Supplied passage section start
Tuesday, November 30, 2010

The Beginning & The End.

It all started.
And it's all ending.
I can end this.
I have hope.






Monday, November 29, 2010

Saturday, November 27, 2010

Come Away With Me

With the Winter season upon us, and Christmas right around the corner, I am flooded of memories of the past few years during these times.
The cold always reminds me of three certain people.
One of them was short lived.
Sitting in our cars, simply talking for hours.
Eating Enchiladas at my dinner table.
Giving me a glimpse of what I could have in the future.
Another one brings a lot of thoughts.
It was not the right time for us.
But for a few weeks, I was the only girl in the world.
I was a Princess.
(And I'm probably gonna get crap for saying all of this, but its the truth).
The letters, the time, the secrets, the laughter.
It felt surreal.
And the last one, was the one I thought would be my forever.
Playing with the snow.
Walking to our mountaintop.
Carving our names on the bench.
This is why Winter is so delicate for me, and maybe why Summer is my favorite season. Because of my relationships during these seasons.
It brings these memories back into my head the minute I can see my breath, the minute I pull out my scarves, my peacoat, my brown Uggs, my pink blanket.
All of these things have memories of these people that were so important at one time.
They still are.
They know that.
Christmas season is the "most wonderful time of the year", but it also feels the most romantic. It's sad...
I think going back up North is going to trigger these thoughts also, because everywhere in that little town has a memory to me. Maybe that's why I like it so much. I was so excited to move back down here, but at the same time, I feel as if alot of my life, alot of my growing up, was in Auburn. Believe me, I have tons of growing up to do here. Tons. But Auburn is a part of me.
Supplied passage section end
Data excerpts section start
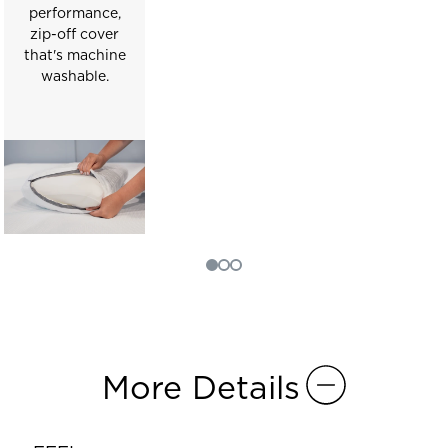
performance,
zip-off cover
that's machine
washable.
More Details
Data excerpts section end
Data excerpts section start
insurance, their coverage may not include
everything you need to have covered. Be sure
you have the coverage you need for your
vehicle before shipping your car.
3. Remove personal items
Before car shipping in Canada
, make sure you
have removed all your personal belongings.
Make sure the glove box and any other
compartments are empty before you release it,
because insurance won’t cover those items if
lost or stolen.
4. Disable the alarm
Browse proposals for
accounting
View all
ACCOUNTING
Data excerpts section end
— Task requirements —
1. Transcribe the stretch of the blog post from "Eating Enchiladas at" through "It felt surreal.".
2. Pick out each line of the entries that contains the word "personal", and copy those lines.
The blog post and the entries have no connection to each other.

— List of solutions —
1.
Eating Enchiladas at my dinner table.
Giving me a glimpse of what I could have in the future.
Another one brings a lot of thoughts.
It was not the right time for us.
But for a few weeks, I was the only girl in the world.
I was a Princess.
(And I'm probably gonna get crap for saying all of this, but its the truth).
The letters, the time, the secrets, the laughter.
It felt surreal.

2.
3. Remove personal items
have removed all your personal belongings.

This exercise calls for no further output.